Supreme Court erred in granting that portion of defendant's motion for summary judgment seeking dismissal of the causes of action for breach of contract.   By letter dated July 1, 1993, the parties entered into an employment contract that provided in part:  “We are pleased to offer you the position of District Sales Representative for the Rochester area.   You will be paid an annual salary of $54,000.   This salary will be guaranteed for a two year period.   At the end of your first year, you will have the option of going on our Junior Commission Plan, if it is mutually agreeable to you.   We will roll over your two weeks of vacation at the start of your employment with us”.   Upon his termination from defendant's employment in January 1994, plaintiff commenced the present action for breach of contract and fraud or misrepresentation.   Defendant moved for summary judgment, contending with respect to the breach of contract causes of action that it had the right to terminate plaintiff because the letter created an at-will employment contract, while plaintiff contended that the letter created an employment contract for a term of two years.

 “The proper inquiry in determining whether a contract is ambiguous is ‘whether the agreement on its face is reasonably susceptible of more than one interpretation’ ” (Arrow Communication Labs. v. Pico Prods., 206 A.D.2d 922, 922-923, 615 N.Y.S.2d 187, quoting Chimart Assocs. v.

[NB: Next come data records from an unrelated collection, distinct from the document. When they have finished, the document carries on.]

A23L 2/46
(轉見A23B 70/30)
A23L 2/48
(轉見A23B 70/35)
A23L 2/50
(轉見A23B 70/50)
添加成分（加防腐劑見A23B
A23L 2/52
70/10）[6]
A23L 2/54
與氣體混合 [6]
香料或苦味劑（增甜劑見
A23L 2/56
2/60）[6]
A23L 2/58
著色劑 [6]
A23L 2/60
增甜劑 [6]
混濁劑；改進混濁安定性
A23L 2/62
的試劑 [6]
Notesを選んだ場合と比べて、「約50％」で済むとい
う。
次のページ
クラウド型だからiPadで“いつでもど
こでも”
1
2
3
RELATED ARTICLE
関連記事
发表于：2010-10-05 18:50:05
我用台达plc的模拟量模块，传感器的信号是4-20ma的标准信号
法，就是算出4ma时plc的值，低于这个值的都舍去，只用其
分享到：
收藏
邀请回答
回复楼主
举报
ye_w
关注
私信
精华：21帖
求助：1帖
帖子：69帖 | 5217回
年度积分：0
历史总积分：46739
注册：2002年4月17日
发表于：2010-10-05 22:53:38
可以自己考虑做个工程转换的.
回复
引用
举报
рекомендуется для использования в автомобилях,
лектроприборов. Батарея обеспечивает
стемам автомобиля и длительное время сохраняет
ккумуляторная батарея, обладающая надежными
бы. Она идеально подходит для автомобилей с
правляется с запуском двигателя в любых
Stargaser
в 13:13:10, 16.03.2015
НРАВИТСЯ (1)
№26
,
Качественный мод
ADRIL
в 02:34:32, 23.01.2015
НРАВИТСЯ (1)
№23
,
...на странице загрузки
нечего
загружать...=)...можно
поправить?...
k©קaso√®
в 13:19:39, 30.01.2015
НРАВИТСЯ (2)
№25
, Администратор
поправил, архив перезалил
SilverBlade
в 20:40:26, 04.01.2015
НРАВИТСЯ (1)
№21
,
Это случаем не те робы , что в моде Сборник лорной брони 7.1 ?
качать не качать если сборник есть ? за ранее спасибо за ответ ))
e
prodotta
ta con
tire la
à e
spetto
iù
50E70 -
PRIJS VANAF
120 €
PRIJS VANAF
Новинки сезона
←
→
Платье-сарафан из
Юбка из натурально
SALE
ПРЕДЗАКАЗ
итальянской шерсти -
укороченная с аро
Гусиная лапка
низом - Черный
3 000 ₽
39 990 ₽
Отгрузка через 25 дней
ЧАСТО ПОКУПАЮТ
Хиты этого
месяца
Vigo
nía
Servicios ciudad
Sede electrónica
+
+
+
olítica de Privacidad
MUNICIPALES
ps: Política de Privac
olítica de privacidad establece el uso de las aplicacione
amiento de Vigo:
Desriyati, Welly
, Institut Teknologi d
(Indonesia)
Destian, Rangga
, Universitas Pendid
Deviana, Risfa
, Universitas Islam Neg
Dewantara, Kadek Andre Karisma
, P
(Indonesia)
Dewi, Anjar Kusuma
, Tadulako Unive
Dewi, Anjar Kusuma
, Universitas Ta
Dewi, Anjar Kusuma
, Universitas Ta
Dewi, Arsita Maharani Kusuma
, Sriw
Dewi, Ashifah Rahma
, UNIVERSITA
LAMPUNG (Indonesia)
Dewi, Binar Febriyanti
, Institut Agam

Paul, 66 N.Y.2d 570, 573, 498 N.Y.S.2d 344, 489 N.E.2d 231).   To be entitled to summary judgment, the moving party must establish that its construction of the agreement “ ‘is the only construction which can fairly be placed thereon’ ” (Levey v. Leventhal & Sons, 231 A.D.2d 877, 647 N.Y.S.2d 597).   The provisions in the letter that plaintiff's salary will be guaranteed for two years and that plaintiff could change salary plans after one year render the employment agreement ambiguous on the issue whether plaintiff's employment was for a definite term or at will (see, Levey v. Leventhal & Sons, supra;   Steigerwald v. Dean Witter Reynolds, 107 A.D.2d 1026, 486 N.Y.S.2d 516;   Myers v. Coradian Corp., 92 A.D.2d 643, 459 N.Y.S.2d 929).  We therefore modify the order by denying that portion of defendant's motion for summary judgment dismissing the first and second causes of action, which allege breach of contract.

We have reviewed plaintiff's remaining contentions and conclude that they are without merit.

Order unanimously modified on the law and as modified affirmed with costs to plaintiff.